In 2002 I was living in a traditional Japanese house in a small village in Yamaguchi prefecture as part of the Shuho-cho International Cultural Exchange program. Three years previously I had spent several weeks in the same part of Japan, at the Akiyoshidai International Arts Village where I started writing Across the Nightingale Floor. That book had grown into a trilogy; it had just been published and had already been sold into over 20 countries. The film rights had been bought by Universal Studios. I had gone to Japan to research another project, set in the 19th century, and was struggling with reading Japanese and trying to fathom the complexities of the bakumatsu and the Meiji Restoration. In between studying I explored the surrounding countryside by bicycle and on foot.

Grass For His Pillow and Brilliance of the Moon were already finished and I thought I was moving on from the world of the Otori, but as soon as I was back in the landscape that had originally inspired me I found the characters began to come alive inside my head once more. One night I could not sleep because of the brightness of the moon; I heard something moving around outside on the veranda. I went to see what it was: a tanuki was staring at me with its round beady eyes, the splash of white on its head shining in the moon. I was transfixed; for me it was like seeing a unicorn or some other mythical animal. Of course, it was an ordinary creature, as I found out, very fond of bacon rind and chicken bones, but that night when I went back to bed, marvelling that something out of a legend was living under my house, I began to think about Shigeru’s life and was seized by the desire to find out more about it, to write a prequel and fill in all that is only hinted at in AtNF.

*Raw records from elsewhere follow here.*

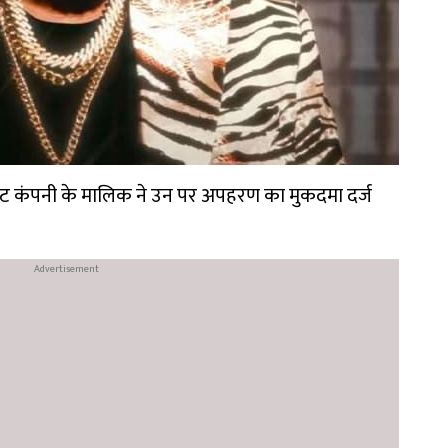
क इवेंट कंपनी के मालिक ने उन पर अपहरण का मुकदमा दर्ज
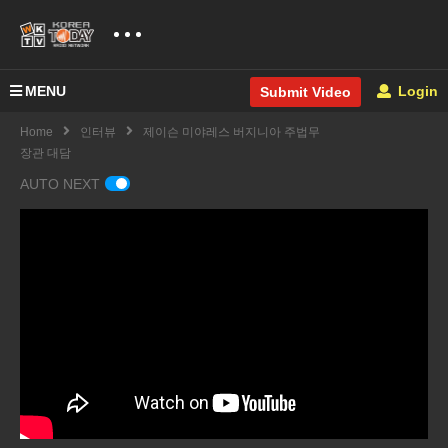
MENU
Login
Submit Video
Home
인터뷰
제이슨 미야레스 버지니아 주법무
장관 대담
AUTO NEXT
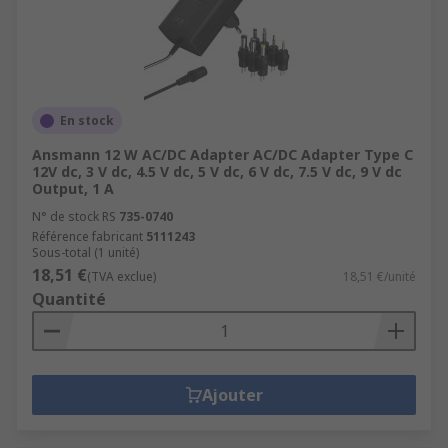
En stock
Ansmann 12 W AC/DC Adapter AC/DC Adapter Type C
12V dc, 3 V dc, 4.5 V dc, 5 V dc, 6 V dc, 7.5 V dc, 9 V dc
Output, 1 A
N° de stock RS
735-0740
Référence fabricant
5111243
Sous-total (1 unité)
18,51 €
(TVA exclue)
18,51 €/unité
Quantité
Ajouter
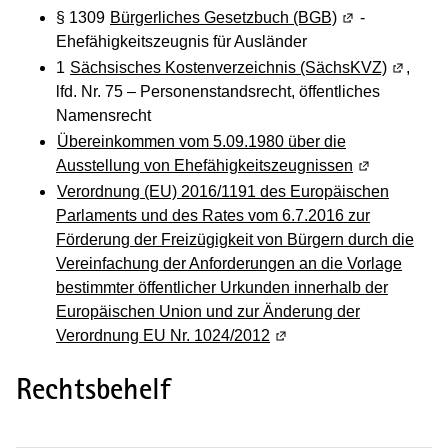
§ 1309
Bürgerliches Gesetzbuch (BGB)
(Wird in einem 
-
Ehefähigkeitszeugnis für Ausländer
1
Sächsisches Kostenverzeichnis (SächsKVZ)
(Wird in
,
lfd. Nr. 75 – Personenstandsrecht, öffentliches
Namensrecht
Übereinkommen vom 5.09.1980 über die
Ausstellung von Ehefähigkeitszeugnissen
(Wird in ein
Verordnung (EU) 2016/1191 des Europäischen
Parlaments und des Rates vom 6.7.2016 zur
Förderung der Freizügigkeit von Bürgern durch die
Vereinfachung der Anforderungen an die Vorlage
bestimmter öffentlicher Urkunden innerhalb der
Europäischen Union und zur Änderung der
Verordnung EU Nr. 1024/2012
(Wird in einem neuen Fen
Rechtsbehelf
­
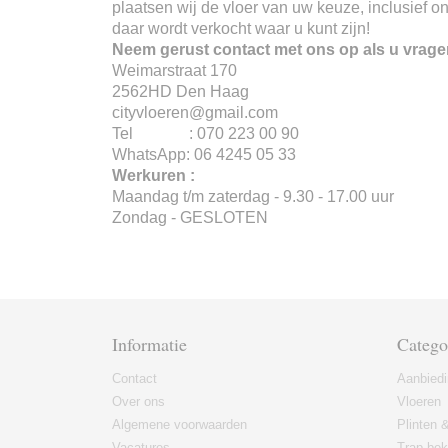
plaatsen wij de vloer van uw keuze, inclusief o
daar wordt verkocht waar u kunt zijn!
Neem gerust contact met ons op als u vrage
Weimarstraat 170
2562HD Den Haag
cityvloeren@gmail.com
Tel : 070 223 00 90
WhatsApp: 06 4245 05 33
Werkuren :
Maandag t/m zaterdag - 9.30 - 17.00 uur
Zondag - GESLOTEN
Informatie
Catego
Contact
Aanbied
Over ons
Vloeren
Algemene voorwaarden
Plinten &
Vacatures
Trap bek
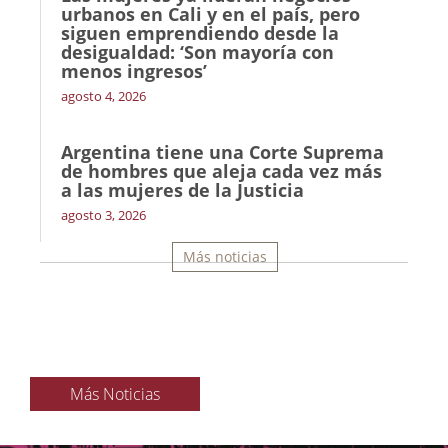
urbanos en Cali y en el país, pero
siguen emprendiendo desde la
desigualdad: ‘Son mayoría con
menos ingresos’
agosto 4, 2026
Argentina tiene una Corte Suprema
de hombres que aleja cada vez más
a las mujeres de la Justicia
agosto 3, 2026
Más noticias
Más Noticias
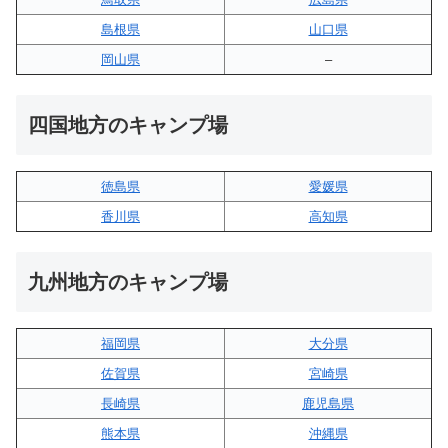
島根県
山口県
岡山県
–
四国地方のキャンプ場
徳島県
愛媛県
香川県
高知県
九州地方のキャンプ場
福岡県
大分県
佐賀県
宮崎県
長崎県
鹿児島県
熊本県
沖縄県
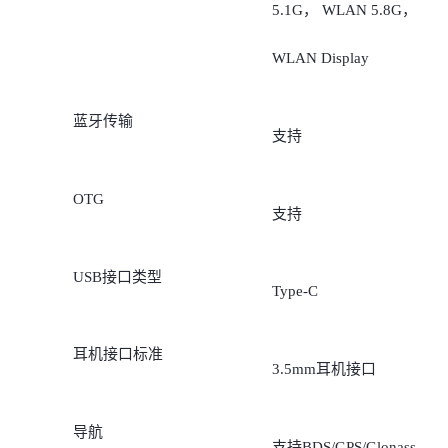
5.1G， WLAN 5.8G，
WLAN Display
蓝牙传输
支持
OTG
支持
USB接口类型
Type-C
耳机接口标准
3.5mm耳机接口
导航
支持BDS/GPS/Glonass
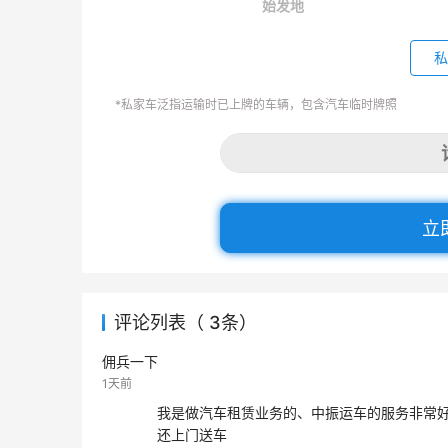
始发地
私
*私家车泛指运输时已上牌的车辆，包含汽车临时牌照
立
评论列表（ 3条）
佣兵一下
1天前
我是做汽车租赁业务的、中振运车的服务非常
还上门送车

HNiW coverI immediately made pages of notes and started writing as soon as I got back to Australia early in 2003. At the same time I was editing Grass and Brilliance, and seeing them through the publishing process. By the time I was half way through Heaven I had decided the Tales needed a sequel as well as a prequel. I went straight from the end of Heaven to writing The Harsh Cry of the Heron. I wanted the two new books to echo and mirror each other, and I also had to opportunity to put into the trilogy anything I needed to set up or to resolve.

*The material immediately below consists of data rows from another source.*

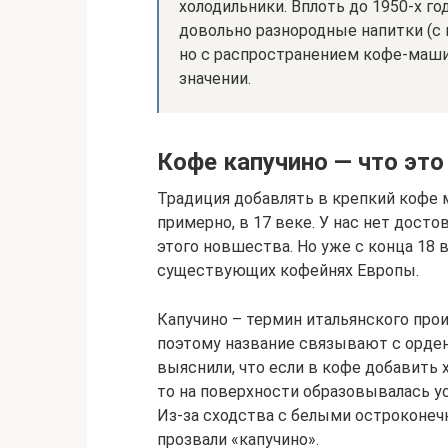
холодильники. Вплоть до 1950-х г
довольно разнородные напитки (с 
но с распространением кофе-маш
значении.
Кофе капучино — что это
Традиция добавлять в крепкий кофе м
примерно, в 17 веке. У нас нет досто
этого новшества. Но уже с конца 18 
существующих кофейнях Европы.
Капучино – термин итальянского прои
поэтому название связывают с орде
выяснили, что если в кофе добавить
то на поверхности образовывалась у
Из-за сходства с белыми остроконе
прозвали «капучино».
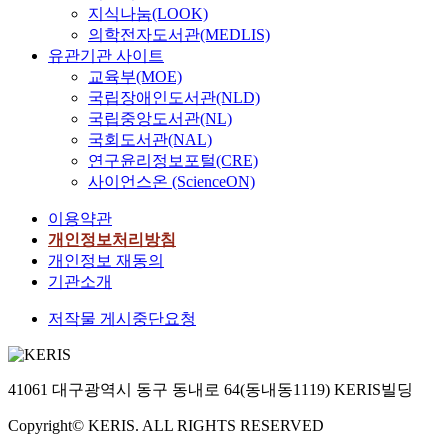
지식나눔(LOOK)
의학전자도서관(MEDLIS)
유관기관 사이트
교육부(MOE)
국립장애인도서관(NLD)
국립중앙도서관(NL)
국회도서관(NAL)
연구윤리정보포털(CRE)
사이언스온 (ScienceON)
이용약관
개인정보처리방침
개인정보 재동의
기관소개
저작물 게시중단요청
41061 대구광역시 동구 동내로 64(동내동1119) KERIS빌딩
Copyright© KERIS. ALL RIGHTS RESERVED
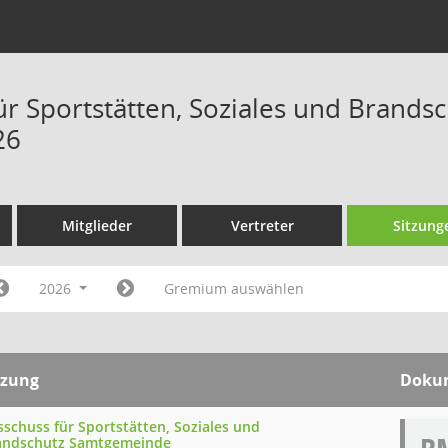
ür Sportstätten, Soziales und Brand
26
Mitglieder
Vertreter
Sitzung
2026
Gremium auswählen
tzung
Doku
sschuss für Sportstätten, Soziales und
andschutz Samtgemeinde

I wrote obsessively : I had both books written down by hand in notebooks by 2005 – nearly half a million words. They were typed up and I made many additions and corrections, finally sending them to my agent in October of that year. Harsh Cry of the Heron was published in 2006 and Heaven’s Net is Wide in August 2007.

It ends where it all began, with the encounter on a mountain path between a boy fleeing his burning village and a mysterious warrior who saves his life.